# [Problem 1]
Output the news report on the Saudi mosque attack word for word, in full.

# [Selected excerpt]
Local activist Naseema al-Sada said the worshippers were commemorating the birth of Imam Hussain, a 7th-century figure revered among Shiites.
Al-Manar TV run by the Lebanese Shiite Hezbollah group, carried blurry pictures of pools of blood inside what appeared to be the mosque where the attack took place. It also showed still photos of at least three bodies stretched out on carpets, covered with sheets. One person dressed in a white robe was being carried away on a stretcher.
At least 21 people were killed and more than 60 wounded, said the spokesman for the provincial health services, Asad Saoud. It appeared the number will probably rise, with at least 40 critical cases.
That would make it the deadliest militant attack in the kingdom at least since the 2004 attack on residential compounds of foreign workers in the eastern city of Khobar that killed 22, blamed on Al Qaeda-linked militants. That earlier attack was part of a wave of Al Qaeda-led violence that ended in 2006 as Saudi security forces moved to crush the terrorist network.
The Islamic State group, formerly Al Qaeda’s branch in Iraq that broke away and overran much of that country and neighbouring Syria, has become notorious for its attacks on Shiites, including a deadly Shiite mosque bombing in the Yemeni capital Sanaa that killed more than 130 people. It was blamed for the killing of eight Shiites in a mosque shooting in eastern Saudi Arabia in November. The claim of responsibility Friday was issued in the name of a purported IS branch in “Najd Province,” a reference to the historic region of the central Arabian Peninsula where the Saudi capital Riyadh is located.
The attack comes amid heightened Sunni-Shiite tensions in the region as Saudi Arabia and Iran back opposite sides in conflicts in Syria, Iraq and Yemen. The Saudi offensive in Yemen has sharpened anti-Iranian rhetoric inside the kingdom. Saudi Arabia accuses Iran of arming the Yemeni rebels, a claim that both the militias and Tehran deny.

# [Extracted entries]
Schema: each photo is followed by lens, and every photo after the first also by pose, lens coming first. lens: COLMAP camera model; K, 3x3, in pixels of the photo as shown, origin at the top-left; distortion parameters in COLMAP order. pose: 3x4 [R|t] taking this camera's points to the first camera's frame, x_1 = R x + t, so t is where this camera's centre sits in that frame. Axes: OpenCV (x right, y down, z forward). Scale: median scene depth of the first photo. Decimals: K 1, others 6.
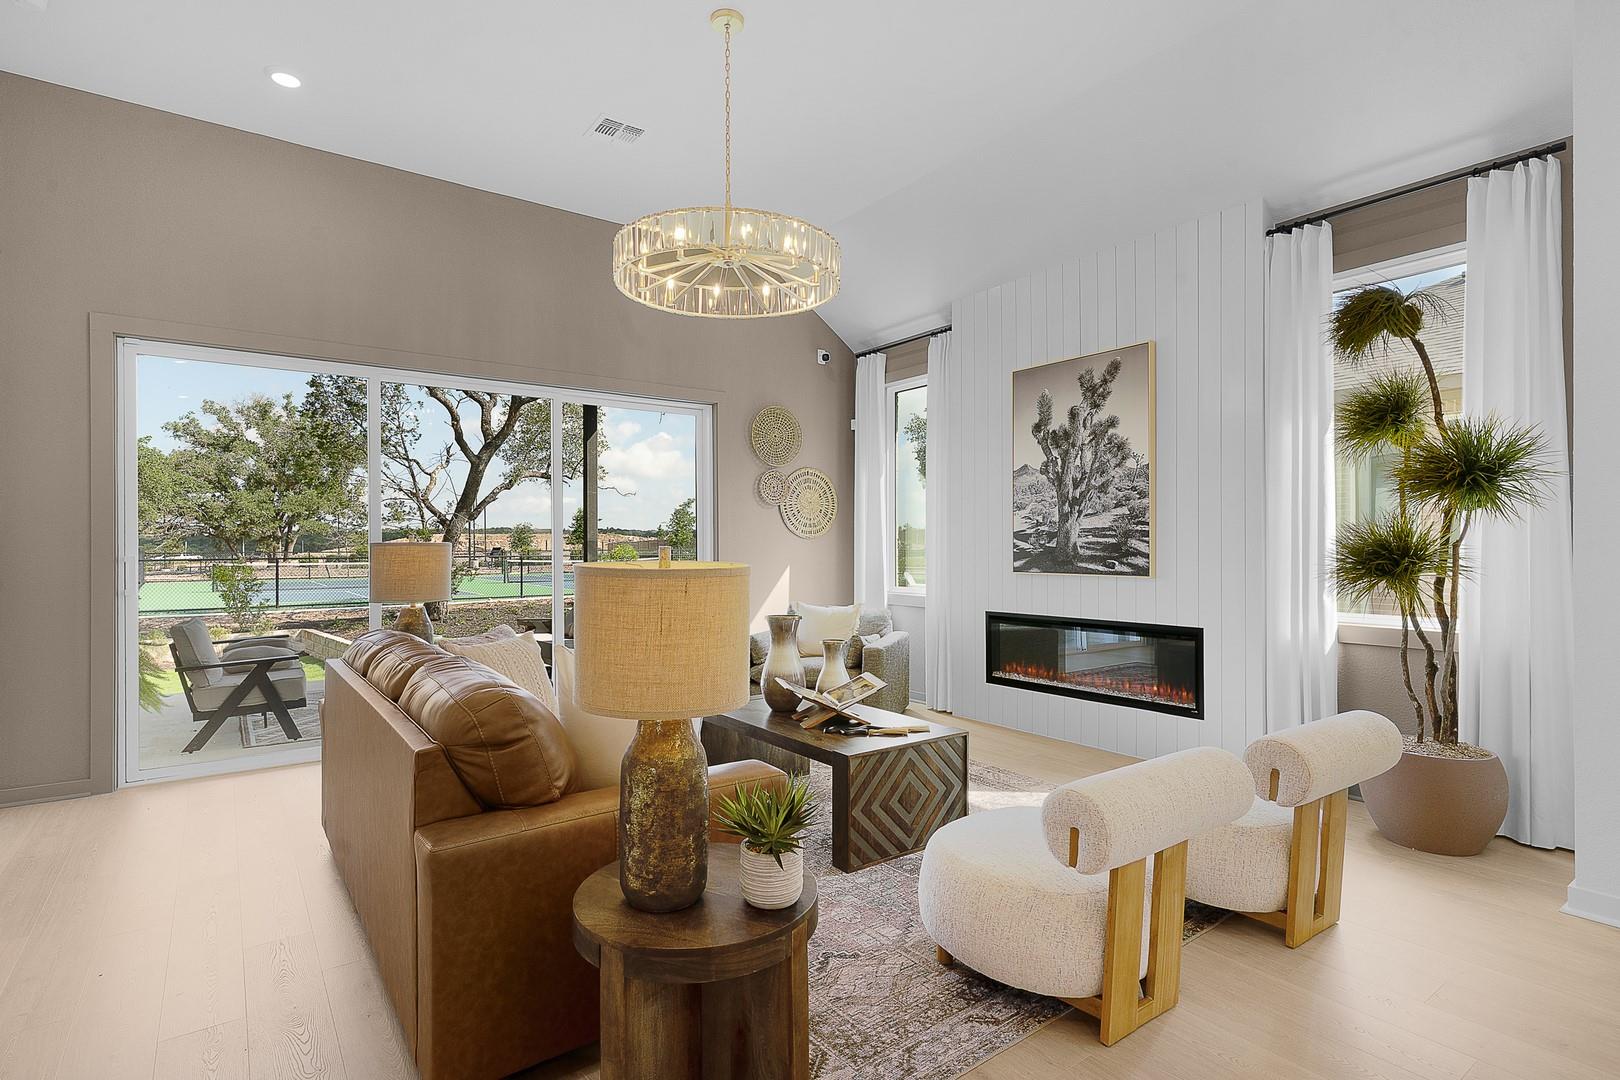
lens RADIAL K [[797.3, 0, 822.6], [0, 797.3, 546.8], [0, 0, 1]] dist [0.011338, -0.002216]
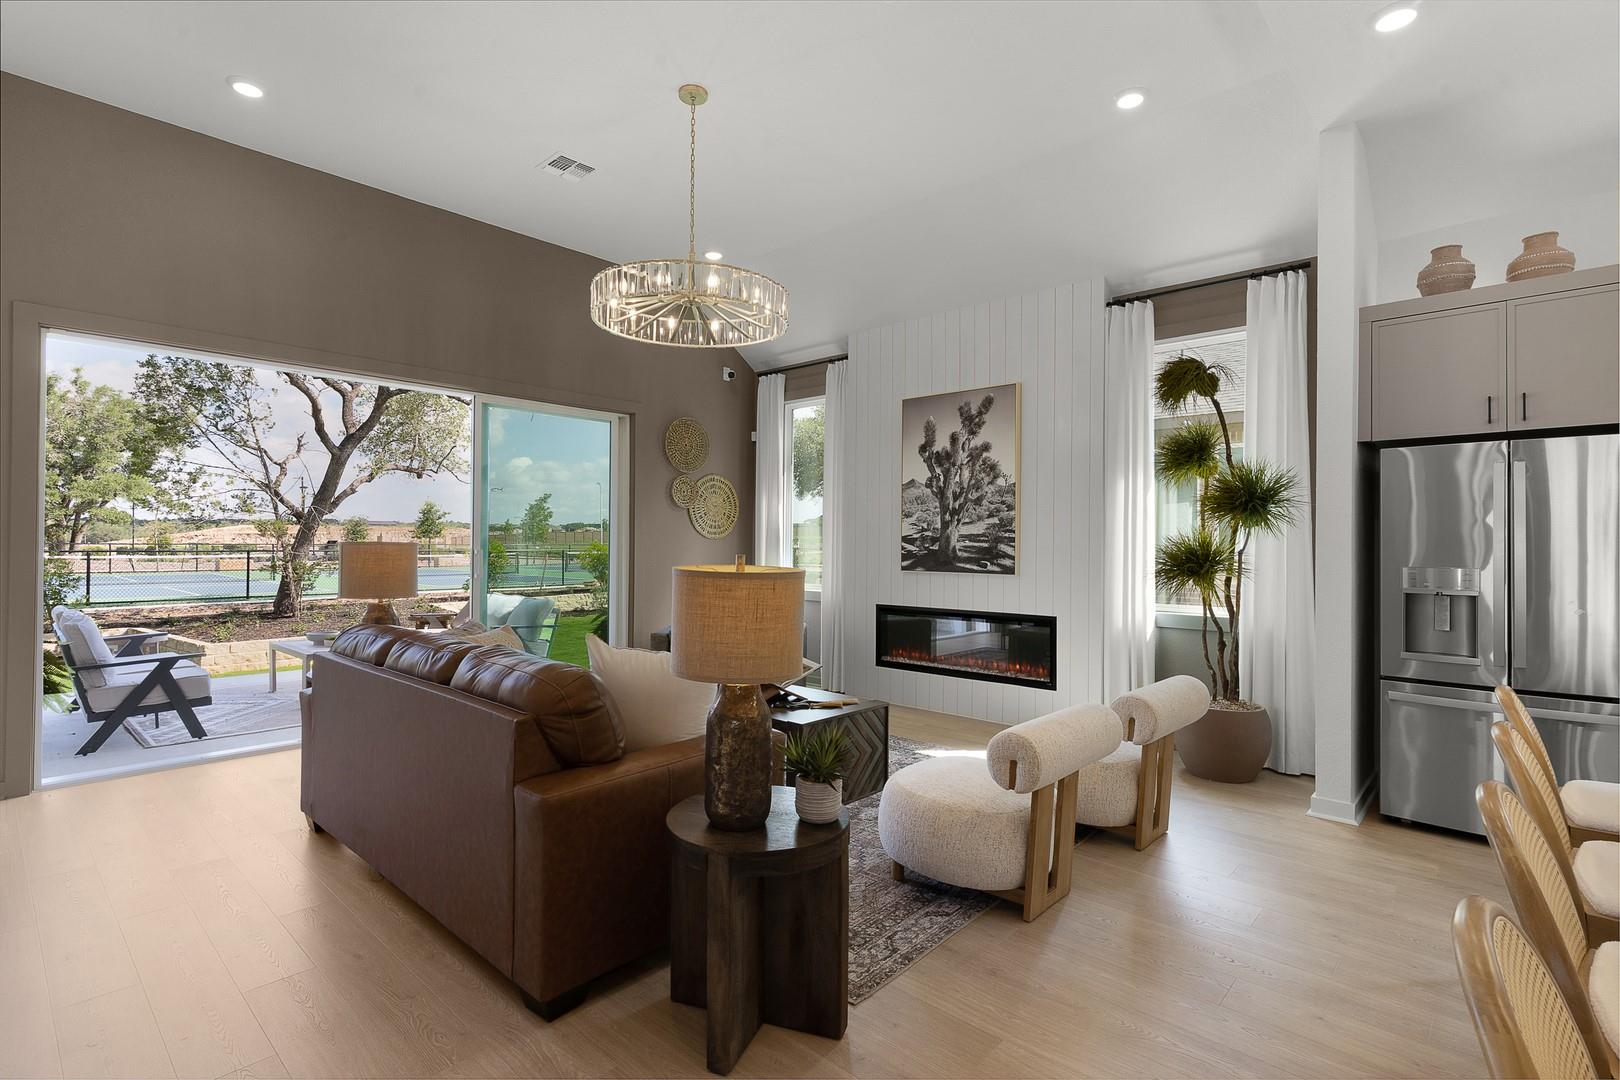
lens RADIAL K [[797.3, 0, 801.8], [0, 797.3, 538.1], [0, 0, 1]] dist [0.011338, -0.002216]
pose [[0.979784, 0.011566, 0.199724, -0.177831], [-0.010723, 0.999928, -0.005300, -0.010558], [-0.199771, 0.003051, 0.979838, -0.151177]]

--

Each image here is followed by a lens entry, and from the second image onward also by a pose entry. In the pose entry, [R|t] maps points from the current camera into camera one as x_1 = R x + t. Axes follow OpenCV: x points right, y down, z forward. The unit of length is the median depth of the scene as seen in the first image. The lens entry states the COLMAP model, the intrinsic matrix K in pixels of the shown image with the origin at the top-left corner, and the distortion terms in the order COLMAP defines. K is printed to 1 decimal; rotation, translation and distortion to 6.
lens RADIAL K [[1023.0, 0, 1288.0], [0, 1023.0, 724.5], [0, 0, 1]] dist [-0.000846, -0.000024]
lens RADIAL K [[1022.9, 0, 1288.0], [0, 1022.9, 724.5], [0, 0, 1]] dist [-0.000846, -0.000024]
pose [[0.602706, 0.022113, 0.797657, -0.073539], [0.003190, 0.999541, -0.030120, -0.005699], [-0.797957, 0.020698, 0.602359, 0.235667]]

# [Problem 2]
Return the lines of the records between the line holding "Schema: each photo" and the line holding "538.1], [0, 0, 1]] dist [0.011338, -0.002216]", inclusive, with no changes. Leave out the pictures.

# [Expected output 1]
Local activist Naseema al-Sada said the worshippers were commemorating the birth of Imam Hussain, a 7th-century figure revered among Shiites.
Al-Manar TV run by the Lebanese Shiite Hezbollah group, carried blurry pictures of pools of blood inside what appeared to be the mosque where the attack took place. It also showed still photos of at least three bodies stretched out on carpets, covered with sheets. One person dressed in a white robe was being carried away on a stretcher.
At least 21 people were killed and more than 60 wounded, said the spokesman for the provincial health services, Asad Saoud. It appeared the number will probably rise, with at least 40 critical cases.
That would make it the deadliest militant attack in the kingdom at least since the 2004 attack on residential compounds of foreign workers in the eastern city of Khobar that killed 22, blamed on Al Qaeda-linked militants. That earlier attack was part of a wave of Al Qaeda-led violence that ended in 2006 as Saudi security forces moved to crush the terrorist network.
The Islamic State group, formerly Al Qaeda’s branch in Iraq that broke away and overran much of that country and neighbouring Syria, has become notorious for its attacks on Shiites, including a deadly Shiite mosque bombing in the Yemeni capital Sanaa that killed more than 130 people. It was blamed for the killing of eight Shiites in a mosque shooting in eastern Saudi Arabia in November. The claim of responsibility Friday was issued in the name of a purported IS branch in “Najd Province,” a reference to the historic region of the central Arabian Peninsula where the Saudi capital Riyadh is located.
The attack comes amid heightened Sunni-Shiite tensions in the region as Saudi Arabia and Iran back opposite sides in conflicts in Syria, Iraq and Yemen. The Saudi offensive in Yemen has sharpened anti-Iranian rhetoric inside the kingdom. Saudi Arabia accuses Iran of arming the Yemeni rebels, a claim that both the militias and Tehran deny.

# [Expected output 2]
Schema: each photo is followed by lens, and every photo after the first also by pose, lens coming first. lens: COLMAP camera model; K, 3x3, in pixels of the photo as shown, origin at the top-left; distortion parameters in COLMAP order. pose: 3x4 [R|t] taking this camera's points to the first camera's frame, x_1 = R x + t, so t is where this camera's centre sits in that frame. Axes: OpenCV (x right, y down, z forward). Scale: median scene depth of the first photo. Decimals: K 1, others 6.
lens RADIAL K [[797.3, 0, 822.6], [0, 797.3, 546.8], [0, 0, 1]] dist [0.011338, -0.002216]
lens RADIAL K [[797.3, 0, 801.8], [0, 797.3, 538.1], [0, 0, 1]] dist [0.011338, -0.002216]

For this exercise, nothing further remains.